Supported Redactions

ThornGuard actively scrubs the following patterns from both outbound request params and inbound server responses:
PatternReplacement TagDetails
Email addresses[THORNGUARD REDACTED EMAIL]Standard email format detection
Social Security Numbers[THORNGUARD REDACTED SSN]XXX-XX-XXXX format
Phone numbers[THORNGUARD REDACTED PHONE]Requires separators (e.g., 555-123-4567) to avoid false positives on numeric IDs
Credit cards[THORNGUARD REDACTED CC]IIN prefix validation (Visa, Mastercard, Amex, Discover, JCB, UnionPay, Diners Club) + Luhn checksum — not naive digit matching
AWS Access Keys[THORNGUARD REDACTED AWS_KEY]Detects AKIA and ASIA prefixed keys
GCP API Keys[THORNGUARD REDACTED GCP_KEY]Google Cloud credential patterns
GitHub Tokens[THORNGUARD REDACTED GITHUB_TOKEN]ghp_, gho_, ghs_, ghr_ prefixed tokens
Slack Tokens[THORNGUARD REDACTED SLACK_TOKEN]xoxb-, xoxp-, xoxs- prefixed tokens
Private Keys[THORNGUARD REDACTED PRIVATE_KEY]-----BEGIN ... PRIVATE KEY----- blocks
JWTs[THORNGUARD REDACTED JWT]eyJ... three-segment Base64 tokens

Custom Redaction Rules

Enterprise redaction packs can add tenant-owned regex rules in one of two modes:
  • audit records a match but leaves the content intact.
  • redact replaces matches with a configured replacement string.
Built-in PII redaction is always enabled and cannot be disabled by custom rules. Custom rules layer on top of the built-in redactors.

SSRF Prevention

Because clients control x-mcp-target-url, ThornGuard treats that value as untrusted input. The gateway blocks:
  • Literal loopback, RFC1918, link-local, metadata, and other private IP targets.
  • Private-looking hostnames such as .internal, .local, and .localhost.
  • Public hostnames that resolve to private or metadata addresses through DNS.
  • Targets that fail DNS resolution entirely when DNS-aware SSRF enforcement is enabled.
ThornGuard resolves hostnames through DNS-over-HTTPS, follows CNAME chains to a bounded depth, and fails closed if it cannot prove the target is safe.

Origin Validation

For browser-based or HTTP clients that send an Origin header, ThornGuard can enforce an allowlist of approved origins.

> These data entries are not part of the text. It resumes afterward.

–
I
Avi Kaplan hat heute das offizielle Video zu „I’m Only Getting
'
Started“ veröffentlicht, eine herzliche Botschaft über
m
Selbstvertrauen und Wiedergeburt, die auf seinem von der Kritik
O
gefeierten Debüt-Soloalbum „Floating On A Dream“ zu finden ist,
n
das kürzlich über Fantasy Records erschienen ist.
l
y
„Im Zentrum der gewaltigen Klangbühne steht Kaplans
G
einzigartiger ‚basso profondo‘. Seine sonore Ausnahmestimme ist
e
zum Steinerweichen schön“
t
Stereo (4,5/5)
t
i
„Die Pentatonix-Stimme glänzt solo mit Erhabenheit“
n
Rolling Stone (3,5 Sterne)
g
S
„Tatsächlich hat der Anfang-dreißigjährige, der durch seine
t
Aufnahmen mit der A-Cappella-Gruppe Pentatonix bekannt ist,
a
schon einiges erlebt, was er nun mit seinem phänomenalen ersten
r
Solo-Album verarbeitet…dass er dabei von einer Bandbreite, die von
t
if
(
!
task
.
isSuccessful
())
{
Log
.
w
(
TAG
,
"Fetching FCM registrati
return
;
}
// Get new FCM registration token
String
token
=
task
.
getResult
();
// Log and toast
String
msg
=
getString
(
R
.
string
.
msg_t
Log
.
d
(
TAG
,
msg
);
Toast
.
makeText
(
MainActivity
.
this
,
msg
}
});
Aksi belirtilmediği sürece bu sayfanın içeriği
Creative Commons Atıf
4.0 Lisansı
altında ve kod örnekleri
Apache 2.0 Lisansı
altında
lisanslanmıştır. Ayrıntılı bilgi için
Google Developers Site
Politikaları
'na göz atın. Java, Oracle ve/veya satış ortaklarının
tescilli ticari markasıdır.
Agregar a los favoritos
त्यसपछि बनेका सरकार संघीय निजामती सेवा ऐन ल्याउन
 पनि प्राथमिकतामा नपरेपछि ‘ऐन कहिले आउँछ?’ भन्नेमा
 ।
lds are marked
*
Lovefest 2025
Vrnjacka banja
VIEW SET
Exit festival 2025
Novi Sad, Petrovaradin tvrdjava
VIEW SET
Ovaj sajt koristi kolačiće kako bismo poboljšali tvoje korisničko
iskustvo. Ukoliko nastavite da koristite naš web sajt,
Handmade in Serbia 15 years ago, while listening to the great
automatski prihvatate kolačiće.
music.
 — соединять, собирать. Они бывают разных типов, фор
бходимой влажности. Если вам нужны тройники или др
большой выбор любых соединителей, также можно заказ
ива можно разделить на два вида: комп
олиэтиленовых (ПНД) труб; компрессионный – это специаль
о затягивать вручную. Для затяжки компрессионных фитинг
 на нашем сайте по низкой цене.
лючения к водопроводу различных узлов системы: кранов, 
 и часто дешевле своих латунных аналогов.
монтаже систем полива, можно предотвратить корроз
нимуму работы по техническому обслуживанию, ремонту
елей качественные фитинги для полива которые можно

This is primarily useful when exposing Streamable HTTP MCP traffic to web-based clients. Allowed origins normally include:
  • The public proxy origin making the request.
  • The live dashboard origin on https://thorns.qwady.io.
  • Any additional origins explicitly configured by deployment.

Correlation Headers

Every ThornGuard-generated error response and successful proxied response includes:
  • x-thornguard-log-id
  • x-thornguard-trace-id
Use these headers to connect client-visible failures back to the Audit Logs and any webhook deliveries.